__Directive 1__
In the piece on favorite rock albums, list every album marked with an asterisk, along with its artist.
__Directive 2__
Carry on the piece on favorite rock albums from the point where it stops.

Make of that what you will.

In any case, I’d really like to hear from anybody who has a different take (or artists they’d put on their own list).

As you’ll see, I’m not exactly after rearranging the canon here!

(*Denotes what I think is the artists’ greatest LP, or, if you prefer, my personal favorite–order is chronological, from date of the first LP that qualified for my list).

Elvis Presley (Two gospel albums and a Christmas LP here….but I included them because that was his version of rock and roll. And he would have made the list anyway):

1957: Christmas Album
1960: Elvis is Back!
1960: His Hand In Mine
1967: How Great Thou Art
1969: From Elvis In Memphis*
1971: Elvis Country!
1975: Promised Land
1975: Today

The Beatles:

1964: Meet the Beatles
1964: The Beatles 2nd
1965: VI
1965: Help! (UK)*
1965: Rubber Soul (US)
1966: Revolver (UK)
1968: The Beatles (White Album)

[Note: Several of the early Beatles’ LPs, especially Hard Day’s Night, would almost certainly be here (perhaps substituting for US versions) if I had acquired the UK versions back in the days when I listened to them a lot more than I do now–I’m limiting these lists to albums I actually own (a function of finance), know backwards and forwards (a function of time spent), and happen to think are great listening experiences (a function of taste). See, I told you it was arbitrary.]

The Beach Boys:

1964: All Summer Long
1965: The Beach Boys Today!
1965: Summer Days (And Summer Nights)
1965: Party!
1967: Wild Honey*

and a fantastic live version:

The Byrds:

1965: Mr. Tambourine Man
1965: Turn, Turn, Turn
1966: Fifth Dimension
1967: Younger Than Yesterday
1967: The Notorious Byrd Brothers*
1968: Sweetheart of the Rodeo
1969: The Ballad of Easy Rider

The Rolling Stones:

1966: Aftermath (US)
1968: Beggar’s Banquet
1969: Let It Bleed
1970: Sticky Fingers
1972: Exile on Main Street*

Al Green:

1971: Gets Next to You
1972: Let’s Stay Together
1973: Call Me
1973: Livin’ For You
1974: Explores Your Mind
1977: Belle*

[Note: It’s worth mentioning that, in three of the six cases here, I thought the last great album on the list was the greatest. And, in the case of the Byrds, the two albums I list after Notorious Byrd Brothers were made with significantly different lineups. So, four times out of six, some point of crisis was reached. And the artists’ in question–be it faux-Satan worshiper Mick Jagger or the Reverend Al Green–were never really the same again. Something to bear in mind in any discussion where the spiritual cost of making great rock and roll happens to come up.]

(Near misses: Jimi Hendrix, Van Morrison, Bob Dylan, The Everly Brothers, Rod Stewart, Prince (if I only counted doubles as two!), Aretha Franklin, War, Lynyrd Skynyrd, Led Zeppelin, Stevie Wonder, The Who, The Kinks, Fleetwood Mac and, a very recent discovery, Spinners–I guess it’s pretty obvious I don’t think albums have progressed much after about the early eighties, but then, neither have singles.)

(A block of data)
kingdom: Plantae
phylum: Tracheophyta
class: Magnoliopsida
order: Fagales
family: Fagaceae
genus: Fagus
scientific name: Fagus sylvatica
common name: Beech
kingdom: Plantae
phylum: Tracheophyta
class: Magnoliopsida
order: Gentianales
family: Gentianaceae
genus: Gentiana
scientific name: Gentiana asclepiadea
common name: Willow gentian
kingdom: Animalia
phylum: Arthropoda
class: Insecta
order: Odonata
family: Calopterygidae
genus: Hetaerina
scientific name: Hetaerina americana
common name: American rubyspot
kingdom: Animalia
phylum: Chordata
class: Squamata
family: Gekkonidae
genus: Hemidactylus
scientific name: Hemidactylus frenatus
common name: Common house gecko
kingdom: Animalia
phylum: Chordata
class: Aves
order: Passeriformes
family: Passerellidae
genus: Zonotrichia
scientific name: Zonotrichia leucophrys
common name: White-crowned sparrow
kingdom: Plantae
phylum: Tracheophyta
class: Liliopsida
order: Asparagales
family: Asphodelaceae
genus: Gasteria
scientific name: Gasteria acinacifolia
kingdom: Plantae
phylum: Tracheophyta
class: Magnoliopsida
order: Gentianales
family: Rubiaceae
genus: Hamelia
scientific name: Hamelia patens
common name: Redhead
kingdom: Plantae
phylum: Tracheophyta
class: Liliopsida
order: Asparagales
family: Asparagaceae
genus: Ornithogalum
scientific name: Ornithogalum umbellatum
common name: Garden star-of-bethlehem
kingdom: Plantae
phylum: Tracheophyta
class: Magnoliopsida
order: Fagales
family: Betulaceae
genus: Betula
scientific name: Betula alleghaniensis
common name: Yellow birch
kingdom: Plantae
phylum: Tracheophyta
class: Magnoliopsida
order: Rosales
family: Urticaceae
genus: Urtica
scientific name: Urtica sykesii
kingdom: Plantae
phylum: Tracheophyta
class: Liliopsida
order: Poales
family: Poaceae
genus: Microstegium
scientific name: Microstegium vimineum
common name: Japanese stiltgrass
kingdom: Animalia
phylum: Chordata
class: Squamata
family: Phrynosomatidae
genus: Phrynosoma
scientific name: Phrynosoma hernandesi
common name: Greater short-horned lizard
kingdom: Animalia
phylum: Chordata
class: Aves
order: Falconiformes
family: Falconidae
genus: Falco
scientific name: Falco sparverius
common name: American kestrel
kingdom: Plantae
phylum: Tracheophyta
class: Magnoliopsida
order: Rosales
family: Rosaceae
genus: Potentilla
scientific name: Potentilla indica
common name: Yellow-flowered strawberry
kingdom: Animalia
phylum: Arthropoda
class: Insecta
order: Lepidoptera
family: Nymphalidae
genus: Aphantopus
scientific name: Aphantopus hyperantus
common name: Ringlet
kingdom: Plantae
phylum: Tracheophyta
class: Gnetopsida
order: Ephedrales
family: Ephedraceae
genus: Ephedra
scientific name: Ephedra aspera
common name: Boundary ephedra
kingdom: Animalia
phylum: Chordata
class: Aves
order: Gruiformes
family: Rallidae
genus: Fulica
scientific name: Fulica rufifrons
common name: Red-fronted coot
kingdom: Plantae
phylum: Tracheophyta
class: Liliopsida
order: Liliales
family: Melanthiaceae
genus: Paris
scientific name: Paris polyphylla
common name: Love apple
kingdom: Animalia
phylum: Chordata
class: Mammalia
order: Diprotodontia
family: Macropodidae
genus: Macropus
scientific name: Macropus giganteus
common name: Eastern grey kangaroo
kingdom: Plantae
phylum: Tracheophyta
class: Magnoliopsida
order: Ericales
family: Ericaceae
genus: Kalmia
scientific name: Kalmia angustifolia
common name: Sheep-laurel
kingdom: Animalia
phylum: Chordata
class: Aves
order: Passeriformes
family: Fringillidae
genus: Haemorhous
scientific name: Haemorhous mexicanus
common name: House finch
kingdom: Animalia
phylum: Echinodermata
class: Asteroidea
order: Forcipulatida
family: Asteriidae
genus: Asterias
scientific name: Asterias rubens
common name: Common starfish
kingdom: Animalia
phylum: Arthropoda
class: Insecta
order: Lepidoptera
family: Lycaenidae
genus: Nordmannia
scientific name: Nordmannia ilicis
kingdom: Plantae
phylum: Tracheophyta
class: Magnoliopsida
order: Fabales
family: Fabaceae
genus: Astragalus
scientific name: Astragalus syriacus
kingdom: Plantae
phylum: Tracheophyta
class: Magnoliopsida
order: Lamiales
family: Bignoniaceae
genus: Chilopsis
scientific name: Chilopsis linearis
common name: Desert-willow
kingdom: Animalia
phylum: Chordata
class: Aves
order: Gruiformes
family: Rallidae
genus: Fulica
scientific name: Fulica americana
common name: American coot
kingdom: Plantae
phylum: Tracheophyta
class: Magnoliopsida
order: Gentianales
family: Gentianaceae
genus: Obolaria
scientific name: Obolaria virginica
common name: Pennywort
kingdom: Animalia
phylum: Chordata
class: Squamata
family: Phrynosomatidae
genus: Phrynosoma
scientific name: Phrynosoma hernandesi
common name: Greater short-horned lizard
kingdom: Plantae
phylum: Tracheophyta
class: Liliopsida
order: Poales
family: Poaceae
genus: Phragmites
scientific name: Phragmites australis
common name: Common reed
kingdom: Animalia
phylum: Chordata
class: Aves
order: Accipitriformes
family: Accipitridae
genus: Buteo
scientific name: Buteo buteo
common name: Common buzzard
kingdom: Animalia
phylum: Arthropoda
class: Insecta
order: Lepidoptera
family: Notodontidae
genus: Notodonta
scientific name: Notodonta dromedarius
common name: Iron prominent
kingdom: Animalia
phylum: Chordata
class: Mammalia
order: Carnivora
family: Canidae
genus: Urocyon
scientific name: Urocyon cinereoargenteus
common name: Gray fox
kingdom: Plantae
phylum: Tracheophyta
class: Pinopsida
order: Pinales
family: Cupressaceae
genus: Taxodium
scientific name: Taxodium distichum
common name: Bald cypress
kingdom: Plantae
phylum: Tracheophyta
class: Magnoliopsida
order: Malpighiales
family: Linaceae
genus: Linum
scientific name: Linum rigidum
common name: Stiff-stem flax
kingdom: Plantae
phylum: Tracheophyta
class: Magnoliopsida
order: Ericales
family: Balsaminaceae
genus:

__Expected output 1__
From Elvis In Memphis (Elvis Presley)
Help! (UK) (The Beatles)
Wild Honey (The Beach Boys)
The Notorious Byrd Brothers (The Byrds)
Exile on Main Street (The Rolling Stones)
Belle (Al Green)

__Expected output 2__
 

 

WHAT IMPRESSED ME THIS WEEK (Little Steven Takes the Easy Way Out…)

I love Little Steven Van Zandt’s Underground Garage radio show, especially when I catch it in the car.

It’s got three basic things going for it. The first is the host’s personality (key to any successful radio show). Second is the chance to hear music I would never hear anywwhere else and make judgments on it. Third, and most significant for me, is the chance to hear familiar music re-contextualized. At its best, the show does what modern radio so seldom does–hooks you.

The one small fly in the sea of ointment is Van Zandt’s occasional tendency to indulge a bit of uber-hipness, which, oddly, cuts against the grain of the whole enterprise (he’s not, for instance, afraid of praising the Monkees or Herman’s Hermits).

This week, driving home on a Saturday night, I heard one of those re-makes which was sufficiently different from the original that I couldn’t place it until I heard the chorus.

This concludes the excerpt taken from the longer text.